A thing to keep in mind is that the focus on “death rates” from COVID-19 is likely significantly misplaced. For instance, roughly 12% of people with confirmed infections in Italy have died. In Germany it’s 1.1%. But that is almost certainly due in large part to different levels of testing. Overwhelmed hospitals in countries like Italy and Spain are also almost certainly leading more people to die than would have been the case if every patient got focused care. So the “real” death rate is likely higher in Italy than Germany. But it’s impossible at this point to know the exact mix of each factor. (For a point of comparison. The comparable rate in then US is 2.2% as of this moment.)

Early in the crisis there was a lot of discussion that the US has fewer hospital beds relative to population compared to many other countries. But when it comes to ICU beds the US is actually pretty high on the list. The article I just linked to reports that Germany has 33.9 ICU beds per 100,000 residents whereas Italy has 8.6 per 100,000. This measure is complicated by there being no universal definition of an ICU bed and uncertainty about reporting. But the near universal baseline is mechanical ventilation, which is the most relevant metric for the COVID-19 crisis. This 2013 NIH study suggests the US has dramatically more capacity (20-31.7 per 100,000) than many other countries and is in the Germany range.

This is likely one case where the US system’s focus on high cost, high tech interventions at the expense of access and effective public health strategies (which are most effective for life expectancy) is paying off.
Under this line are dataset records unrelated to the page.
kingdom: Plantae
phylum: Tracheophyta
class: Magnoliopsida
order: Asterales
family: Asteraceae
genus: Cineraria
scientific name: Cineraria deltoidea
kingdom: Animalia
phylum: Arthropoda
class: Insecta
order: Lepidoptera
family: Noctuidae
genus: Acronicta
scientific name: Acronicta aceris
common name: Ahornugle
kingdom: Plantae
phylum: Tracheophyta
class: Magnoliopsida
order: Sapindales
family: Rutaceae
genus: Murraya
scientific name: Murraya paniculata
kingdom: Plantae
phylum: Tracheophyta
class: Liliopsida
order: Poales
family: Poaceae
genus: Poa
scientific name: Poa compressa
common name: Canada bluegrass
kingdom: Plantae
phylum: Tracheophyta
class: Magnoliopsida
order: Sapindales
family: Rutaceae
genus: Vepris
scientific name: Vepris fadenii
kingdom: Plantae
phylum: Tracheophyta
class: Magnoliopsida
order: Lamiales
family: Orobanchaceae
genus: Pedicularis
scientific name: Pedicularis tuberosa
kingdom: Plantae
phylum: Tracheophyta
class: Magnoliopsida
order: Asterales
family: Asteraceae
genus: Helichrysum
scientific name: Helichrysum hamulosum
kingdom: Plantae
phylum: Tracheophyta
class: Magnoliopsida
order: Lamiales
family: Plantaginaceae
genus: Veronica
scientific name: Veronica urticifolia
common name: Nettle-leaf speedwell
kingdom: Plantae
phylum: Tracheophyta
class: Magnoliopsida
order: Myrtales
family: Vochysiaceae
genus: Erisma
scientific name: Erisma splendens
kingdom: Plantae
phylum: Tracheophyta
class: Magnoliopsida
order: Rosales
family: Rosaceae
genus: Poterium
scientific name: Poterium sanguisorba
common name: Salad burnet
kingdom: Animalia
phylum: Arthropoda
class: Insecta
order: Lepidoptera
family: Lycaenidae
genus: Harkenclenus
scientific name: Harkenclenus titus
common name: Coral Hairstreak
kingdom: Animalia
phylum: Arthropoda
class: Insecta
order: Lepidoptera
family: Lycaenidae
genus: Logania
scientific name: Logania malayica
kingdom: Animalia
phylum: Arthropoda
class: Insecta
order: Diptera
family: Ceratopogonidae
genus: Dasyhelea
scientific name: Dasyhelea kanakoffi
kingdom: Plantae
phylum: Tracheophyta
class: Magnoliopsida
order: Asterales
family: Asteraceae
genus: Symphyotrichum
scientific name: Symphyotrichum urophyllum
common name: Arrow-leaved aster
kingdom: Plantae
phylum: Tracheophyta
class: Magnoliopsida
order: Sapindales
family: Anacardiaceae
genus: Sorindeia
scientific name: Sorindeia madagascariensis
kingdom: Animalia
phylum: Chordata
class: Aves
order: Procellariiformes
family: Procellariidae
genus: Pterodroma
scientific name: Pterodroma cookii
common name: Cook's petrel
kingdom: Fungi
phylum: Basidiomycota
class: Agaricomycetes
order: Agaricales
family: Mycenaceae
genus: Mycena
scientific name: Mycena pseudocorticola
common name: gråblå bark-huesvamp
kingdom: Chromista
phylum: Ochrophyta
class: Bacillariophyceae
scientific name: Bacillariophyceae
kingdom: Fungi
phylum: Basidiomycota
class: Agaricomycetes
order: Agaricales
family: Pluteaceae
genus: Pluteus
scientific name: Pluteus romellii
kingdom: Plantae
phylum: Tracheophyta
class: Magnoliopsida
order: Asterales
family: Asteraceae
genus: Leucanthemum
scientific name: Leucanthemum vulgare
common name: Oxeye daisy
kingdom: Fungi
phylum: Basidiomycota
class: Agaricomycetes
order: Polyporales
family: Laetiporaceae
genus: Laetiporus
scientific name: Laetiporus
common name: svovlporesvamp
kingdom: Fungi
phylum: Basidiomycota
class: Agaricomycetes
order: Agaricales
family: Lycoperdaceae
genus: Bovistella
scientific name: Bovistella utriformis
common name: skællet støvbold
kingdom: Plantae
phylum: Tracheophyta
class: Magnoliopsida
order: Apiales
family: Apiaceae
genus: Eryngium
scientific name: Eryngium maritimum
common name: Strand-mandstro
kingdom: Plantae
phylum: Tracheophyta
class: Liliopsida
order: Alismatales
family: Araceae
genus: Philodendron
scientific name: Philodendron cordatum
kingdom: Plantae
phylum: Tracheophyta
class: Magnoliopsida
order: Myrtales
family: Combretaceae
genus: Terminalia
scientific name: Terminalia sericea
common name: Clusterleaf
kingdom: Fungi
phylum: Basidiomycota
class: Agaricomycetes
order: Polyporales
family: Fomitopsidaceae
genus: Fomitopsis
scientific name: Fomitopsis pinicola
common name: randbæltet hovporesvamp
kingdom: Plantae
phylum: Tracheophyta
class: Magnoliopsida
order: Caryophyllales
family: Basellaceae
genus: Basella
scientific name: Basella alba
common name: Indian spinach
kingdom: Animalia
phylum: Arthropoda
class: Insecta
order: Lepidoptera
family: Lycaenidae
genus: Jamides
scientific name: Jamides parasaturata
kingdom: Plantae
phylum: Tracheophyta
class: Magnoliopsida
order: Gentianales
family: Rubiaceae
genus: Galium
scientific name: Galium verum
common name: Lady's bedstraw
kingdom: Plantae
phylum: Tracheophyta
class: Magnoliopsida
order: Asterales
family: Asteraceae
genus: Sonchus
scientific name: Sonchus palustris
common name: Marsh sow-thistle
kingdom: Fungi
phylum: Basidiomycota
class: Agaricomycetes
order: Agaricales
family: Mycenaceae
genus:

To make sense of how different societies are coping with the COVID-19 Crisis perhaps the best metric is fatalities per million people. As we’ve noted in Italy and likely for most countries, fatalities can’t be viewed as an absolute metric since substantial numbers, perhaps even most fatalities are going unreported – or rather they’re not being ascribed to COVID-19.

Still the numbers and comparison are stark.

There are a lot of very bleak numbers here. But look at the fatalities per million residents number highlighted on the right. As you can see, Germany has 10 fatalities and Italy has 218 fatalities per million residents. (The US currently has 14.) Even with an unknown mix of unreported infections and fatalities, this differential is so vast it must capture two dramatically different realities unfolding in the two countries.